Problem to solve: Return, word for word, the lines of the listing below from the one with "신도 모르게 저작권 침해 행위에 동참하게 되는 것입니다." through the one with "수 있는 불안정한 서비스입니다. 실제로 과거에 운영되던 유사 사이트", and no other lines.

Dataset:
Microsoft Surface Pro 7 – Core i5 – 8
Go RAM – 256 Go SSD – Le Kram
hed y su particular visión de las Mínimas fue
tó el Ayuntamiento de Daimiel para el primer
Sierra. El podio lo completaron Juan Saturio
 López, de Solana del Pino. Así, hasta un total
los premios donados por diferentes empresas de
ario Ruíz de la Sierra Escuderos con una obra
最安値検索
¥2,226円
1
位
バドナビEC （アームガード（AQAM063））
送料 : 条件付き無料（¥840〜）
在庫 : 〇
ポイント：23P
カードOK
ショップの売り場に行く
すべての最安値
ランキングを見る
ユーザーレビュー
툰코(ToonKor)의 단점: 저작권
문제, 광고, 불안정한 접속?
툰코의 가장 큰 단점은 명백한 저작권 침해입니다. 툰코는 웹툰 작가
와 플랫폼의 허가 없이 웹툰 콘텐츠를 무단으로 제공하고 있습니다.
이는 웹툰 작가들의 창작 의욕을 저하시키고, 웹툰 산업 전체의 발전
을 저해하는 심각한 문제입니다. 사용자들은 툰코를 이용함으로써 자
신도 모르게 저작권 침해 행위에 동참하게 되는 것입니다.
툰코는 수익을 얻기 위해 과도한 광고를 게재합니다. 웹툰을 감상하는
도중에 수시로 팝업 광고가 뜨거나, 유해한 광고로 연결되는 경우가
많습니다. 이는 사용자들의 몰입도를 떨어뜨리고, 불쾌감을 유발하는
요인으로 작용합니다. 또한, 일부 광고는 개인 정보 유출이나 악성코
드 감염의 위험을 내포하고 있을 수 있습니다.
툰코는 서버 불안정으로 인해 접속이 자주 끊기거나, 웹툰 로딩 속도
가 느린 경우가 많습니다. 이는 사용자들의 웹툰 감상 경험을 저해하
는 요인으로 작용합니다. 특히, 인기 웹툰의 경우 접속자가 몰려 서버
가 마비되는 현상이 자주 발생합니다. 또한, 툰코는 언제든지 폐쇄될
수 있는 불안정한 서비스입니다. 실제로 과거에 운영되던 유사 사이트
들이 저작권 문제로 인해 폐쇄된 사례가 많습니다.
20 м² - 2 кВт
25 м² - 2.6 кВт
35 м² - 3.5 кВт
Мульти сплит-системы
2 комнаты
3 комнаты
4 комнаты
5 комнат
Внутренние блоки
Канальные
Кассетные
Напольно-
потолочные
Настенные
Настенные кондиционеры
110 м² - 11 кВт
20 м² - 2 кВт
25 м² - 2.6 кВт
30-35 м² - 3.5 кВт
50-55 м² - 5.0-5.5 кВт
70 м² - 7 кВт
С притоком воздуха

Solution:
신도 모르게 저작권 침해 행위에 동참하게 되는 것입니다.
툰코는 수익을 얻기 위해 과도한 광고를 게재합니다. 웹툰을 감상하는
도중에 수시로 팝업 광고가 뜨거나, 유해한 광고로 연결되는 경우가
많습니다. 이는 사용자들의 몰입도를 떨어뜨리고, 불쾌감을 유발하는
요인으로 작용합니다. 또한, 일부 광고는 개인 정보 유출이나 악성코
드 감염의 위험을 내포하고 있을 수 있습니다.
툰코는 서버 불안정으로 인해 접속이 자주 끊기거나, 웹툰 로딩 속도
가 느린 경우가 많습니다. 이는 사용자들의 웹툰 감상 경험을 저해하
는 요인으로 작용합니다. 특히, 인기 웹툰의 경우 접속자가 몰려 서버
가 마비되는 현상이 자주 발생합니다. 또한, 툰코는 언제든지 폐쇄될
수 있는 불안정한 서비스입니다. 실제로 과거에 운영되던 유사 사이트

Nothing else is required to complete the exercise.